Solved
Contributor
Posts: 35

# Comparing 2 datasets

I have 2 sets of data that are geocoded for the "small area", years (2003-2007) and (2008 to 2012).
The two sets are geocoded in a different way. I'm trying to concatenate both sets and see if there's a difference in death rates between the two periods (years).
I have this code:
data mort03_07;
set data.mortsarea99_09_newrace;
if NMRes=1;
if 2003<=year<=2007;
sarea134=sarea133;
if sarea133=100 then sarea134=99;

geo=2; *not geocoded;
if 1<=sarea134<=108 then geo=1; *geocoded;

run;
data mort08_12;
set final.death99_13geo_14ungeo_ibis_std;
if NMRes=1;
if 2008<=year<=2012;

geo=2; *not geocoded;
if 1<=sarea134<=108 then geo=1; *geocoded;

run;

/*
proc summary data=mort03_07;
var x geo;
class fipscode;
output out=numgeo1 sum(geo)=numgeo sum(x)=totnum;
run;

proc summary data=mort08_12;
var x geo;
class fipscode;
output out=numgeo2 sum(geo)=numgeo sum(x)=totnum;
run;

data numge01;
set numgeo1;
period=1;
run;
data numge02;
set numgeo2;
period=2;
run;

data numgeo;
set numge01 numge02;
geopct=numgeo/totnum;
run;

proc print data=numgeo1; title 'geocoded, period1';
proc print data=numgeo2; title 'geocoded, period2';
proc print data=numgeo; title 'geocoded, both periods';
run;

When I run the proc print data=numgeo; title 'geocoded, both periods';
I get the geopct >1  (because the numgeo > totnum)
I'm not sure what am I doing wrong here.
Thank you,
Ruzeina

Accepted Solutions
Solution
‎03-22-2016 11:19 AM
Posts: 1,256

## Re: Comparing 2 datasets

Hi @mayasak,

Without sample data it's a bit hard to say, but my first guess is that the coding of variable GEO might be not ideal: If NUMGEO is to be the number of geocoded items, the code for "not geocoded" should be 0, not 2. Otherwise NUMGEO is likely to be too large, leading to incorrectly large values of GEOPCT, possibly GEOPCT>1, as you've observed.

All Replies
Solution
‎03-22-2016 11:19 AM
Posts: 1,256

## Re: Comparing 2 datasets

Hi @mayasak,

Without sample data it's a bit hard to say, but my first guess is that the coding of variable GEO might be not ideal: If NUMGEO is to be the number of geocoded items, the code for "not geocoded" should be 0, not 2. Otherwise NUMGEO is likely to be too large, leading to incorrectly large values of GEOPCT, possibly GEOPCT>1, as you've observed.

Contributor
Posts: 35

## Re: Comparing 2 datasets

Ya you're so right.
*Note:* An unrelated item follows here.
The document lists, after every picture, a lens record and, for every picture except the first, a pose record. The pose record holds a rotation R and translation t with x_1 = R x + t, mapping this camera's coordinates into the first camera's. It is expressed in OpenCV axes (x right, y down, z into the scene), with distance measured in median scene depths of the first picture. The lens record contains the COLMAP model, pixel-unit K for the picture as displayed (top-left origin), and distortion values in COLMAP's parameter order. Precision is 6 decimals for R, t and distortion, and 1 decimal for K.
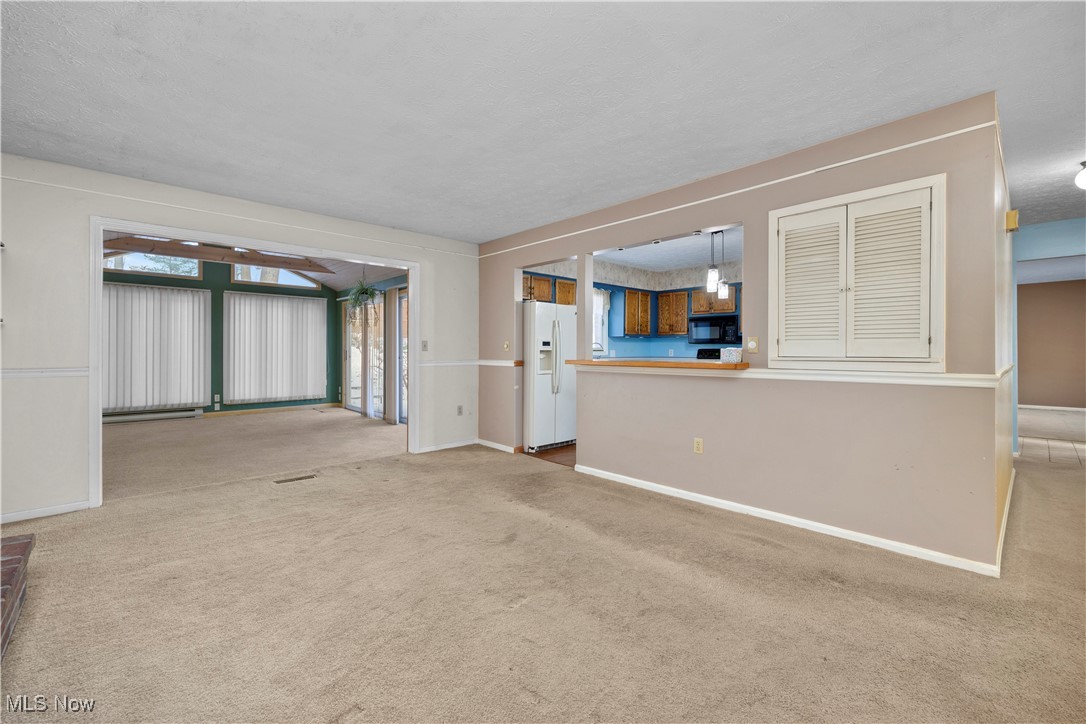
lens RADIAL K [[459.0, 0, 545.6], [0, 459.0, 349.0], [0, 0, 1]] dist [0.001206, 0.000075]
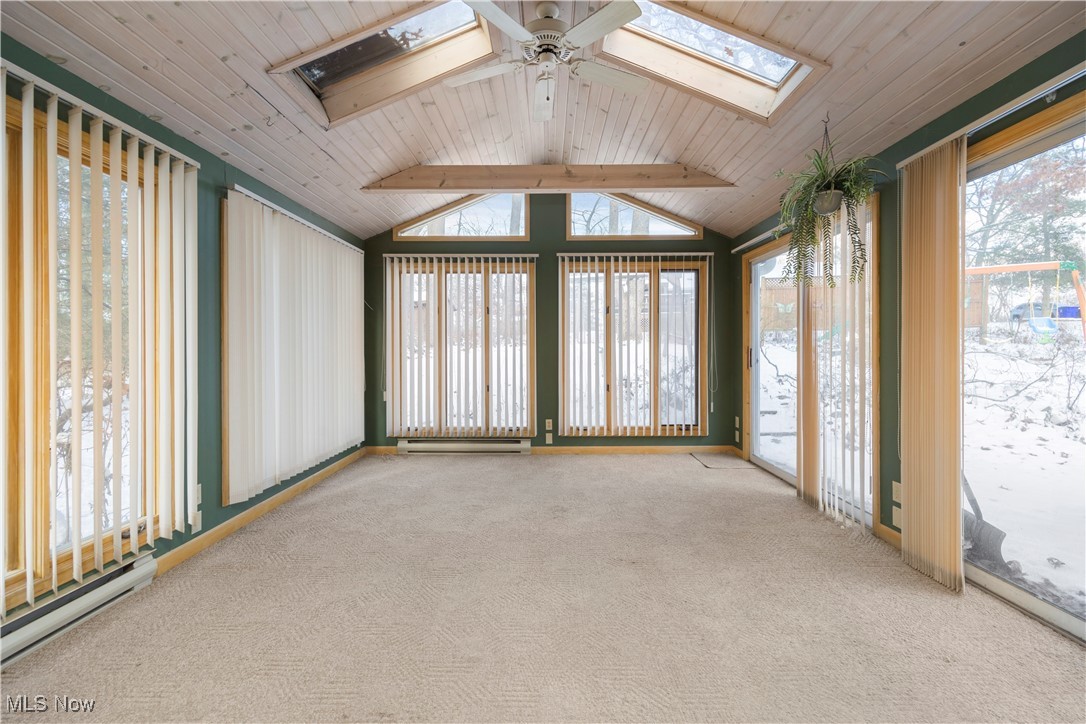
lens RADIAL K [[459.0, 0, 545.6], [0, 459.0, 349.0], [0, 0, 1]] dist [0.001206, 0.000075]
pose [[0.725775, -0.002960, -0.687925, -0.284042], [0.005945, 0.999980, 0.001970, 0.001546], [0.687906, -0.005519, 0.725779, 0.539056]]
We're dealing with counts here. Thanks a lot . I just have another question if you don't mind. As I said, I have to see if there is any difference in death rates in small areas due to difference in geocoding in two different data sets (period 1,years 2003-2007, and period 2,years 2008-2012). Do you have any thoughts about how can I do it ? So far I've calculated percentage of geocoded data in each county (not small areas), and ANOVA tests with "period" and "sarea" as independent variables and "cause of death" as dependent variable (couldn't do the interaction terms due to 0 degrees of freedom for errors).

Thanks

Thank you,

Posts: 1,256

## Re: Comparing 2 datasets

As this is a completely different question, it will be better if you open a new thread for it. To do this, you should select a different forum within the SAS Support Communities: Analytics --> SAS Statistical Procedures.

There you will attract a more targeted audience. Also, it will be helpful to describe your data a little more (types of variables and their meaning). I am not familiar with geocoding and its implications for epidemiological research questions.

🔒 This topic is solved and locked.